How to get used to commutative diagrams? (the case of products). I've returned to Aluffi's book (after getting the basics of groups from Herstein's) and I hit the same brick wall that made me put it aside. My general problem is this: 
I can't seem to get used to commutative diagrams. This is mainly due to the fact that i'm not sure I'm translating them correctly and there's no one to tell me when I do. I'd like to know what should I do to become more comfortable with reading and writing diagrams. 
And now for a specific example of me trying to translate a diagram about  the definition of products:

This is my parsing of the definition of products:
Let $\mathrm{C}$ be a category and Let $A, B \in Obj(\mathrm{C})$.
Let $\mathrm{C'}$ be a category obtained from $\mathrm{C}$ as follows:
Take the objects of $C'$ to be tuples $f = (f_A,f_B)$ where $f_A \in Hom_{\mathrm{C}}(F,A)$ for some $F \in Obj(\mathrm{C})$ (and $f_B \in Hom(F,B)$)
For every $f,g \in \mathrm{C'}$ let $\sigma \in Hom_{\mathrm{C'}}(f,g)$ iff $\sigma  \in Hom_{\mathrm{C}}(F,G)$ (where $F$ and $G$ are the "domains" of $f$ and $g$ respectively) and $f \circ \sigma = g$
 (I can't seem to formulate the definition without requiring that the morphisms themselves have some kind of product. what is happening here exactly? 2-categories?).
If $\mathrm{C'}$ has a final object $\pi = (\pi_A,\pi_B)$ it is said that $\mathrm{C}$ has a product object $A \times B$ which is the "domain" of $\pi$. 
Is this a right way for interpreting the univeral property of the product? 
ADDED: By "domain" of $f \in Hom_{\mathrm{C'}}(A,B)$ I mean the object $F$ in $\mathrm{C}$ such that $f_A \in Hom_{\mathrm{C}}(F,A)$ and $f_B \in Hom_{\mathrm{C}}(F,B)$.
 A: I don't have Alufi's book to verify, but from what I see in this topic, he defines the product as a universal cone. But it specifies the notions to the point that it is unhelpful.

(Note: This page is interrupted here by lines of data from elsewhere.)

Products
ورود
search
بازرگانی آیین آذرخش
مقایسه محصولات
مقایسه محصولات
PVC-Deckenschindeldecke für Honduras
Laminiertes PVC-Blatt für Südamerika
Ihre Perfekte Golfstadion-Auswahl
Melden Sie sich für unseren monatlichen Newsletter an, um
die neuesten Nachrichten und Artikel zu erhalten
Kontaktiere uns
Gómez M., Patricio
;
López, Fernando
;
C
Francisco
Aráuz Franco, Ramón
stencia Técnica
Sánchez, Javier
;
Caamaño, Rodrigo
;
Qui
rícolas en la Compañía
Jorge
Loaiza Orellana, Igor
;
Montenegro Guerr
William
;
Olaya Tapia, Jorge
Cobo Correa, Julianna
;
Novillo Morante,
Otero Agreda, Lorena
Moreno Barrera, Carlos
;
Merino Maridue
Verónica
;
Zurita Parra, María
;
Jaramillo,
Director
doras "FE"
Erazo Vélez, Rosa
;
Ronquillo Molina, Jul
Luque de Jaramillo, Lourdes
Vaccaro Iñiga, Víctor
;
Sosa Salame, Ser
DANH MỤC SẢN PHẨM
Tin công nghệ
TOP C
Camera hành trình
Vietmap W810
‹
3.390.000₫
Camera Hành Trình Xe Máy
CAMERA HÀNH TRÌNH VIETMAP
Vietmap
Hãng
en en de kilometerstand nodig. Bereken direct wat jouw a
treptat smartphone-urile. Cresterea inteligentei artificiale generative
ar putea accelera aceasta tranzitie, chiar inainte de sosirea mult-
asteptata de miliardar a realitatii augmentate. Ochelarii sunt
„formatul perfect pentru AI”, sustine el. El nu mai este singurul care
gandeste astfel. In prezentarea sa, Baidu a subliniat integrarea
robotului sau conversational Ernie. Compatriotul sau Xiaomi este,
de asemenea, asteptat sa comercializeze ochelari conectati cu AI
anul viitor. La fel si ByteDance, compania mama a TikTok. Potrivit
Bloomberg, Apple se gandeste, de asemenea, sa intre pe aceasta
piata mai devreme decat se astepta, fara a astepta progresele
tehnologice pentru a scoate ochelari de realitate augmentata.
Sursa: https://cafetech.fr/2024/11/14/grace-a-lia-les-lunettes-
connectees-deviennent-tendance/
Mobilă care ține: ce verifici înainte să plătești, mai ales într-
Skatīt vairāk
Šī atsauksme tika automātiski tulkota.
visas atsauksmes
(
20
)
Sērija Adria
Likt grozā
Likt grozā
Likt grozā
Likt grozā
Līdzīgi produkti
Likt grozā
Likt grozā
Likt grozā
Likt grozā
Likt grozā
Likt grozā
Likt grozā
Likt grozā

So let's go to full generality and then apply to the case of the cartesian product. (I do not say it is the easiest way to get cartesian products, but this is the general construction over diagrams that Alufi is miming with its triples and stuff.)
Let $J$ be a small category, and $C$ any category. A commutative diagram indexed by $J$ in $C$ is a (covariant) functor $J \to C$. For every object $c$ of $C$, there is a constant diagram indexed by $J$ in $C$ defined by
$$ j \mapsto c, \quad (j\to k) \mapsto \mathrm{id}_c .$$
We denote  it by $\Delta_{J,c}$.
Then fix a diagram $D \colon J \to C$. From the category of functors $[J,C]$, we get the slice category $[J,C]/D$. Let denote $\mathrm{Cone}(D)$ the full subcategory of $[J,C]/D$ whose objects are those morphisms $D' \to D$ of $[J,C]$ where $D' = \Delta_{J,c}$ for some $c$.
If $\mathrm{Cone}(D)$ has a final object, it (the final object) is said to be the universal cone over $D$ or the limit of $D$.

A cartesian product in a category $C$ is the limit of any diagram in $C$ indexed by the discrete category with two objects and no non-identity arrow.
A: What you have said is essentially correct (although you should have $f = g \circ \sigma$ in order to have $\sigma \in \text{Hom}_{C'}(f,g)$). Defined this way, the product is seen as a special case of a limit. By the way, it might help to take the objects of $C'$ instead as triples $(F, f_A, f_B)$, thus avoiding confusion about the source of $f_A$ viewed as an arrow in $C$, or as part of the data of an object in $C'$. 
As commented above though, the limit definition can seem a bit convoluted at first, especially for such an intuitive notion as a product. A more concrete way to view products is as a representing object: given $A \in \text{Ob}(C)$, there is a functor $h_A : C \to \textbf{Set}$ given by $X \mapsto \text{Hom}_C(X,A)$. Given objects $A, B$ of $C$, you can take the functor $h_A \times h_B$ from $C$ to $\textbf{Set}$, sending $X$ to the set $\text{Hom}_C(X,A) \times \text{Hom}_C(X,B)$. The product $A \times B$, if it exists, is the object of $C$ representing this functor.
Both of these definitions encapsulate the fundamental property of a product: to give a morphism to a product is the same data as giving morphisms to each factor, or symbolically,
$\text{Hom}_C(X, A \times B) \cong \text{Hom}_C(X,A) \times \text{Hom}_C(X,B)$. This property is really what is used in practice, and the fact that this can be expressed using a commutative diagram can be viewed as just convenient.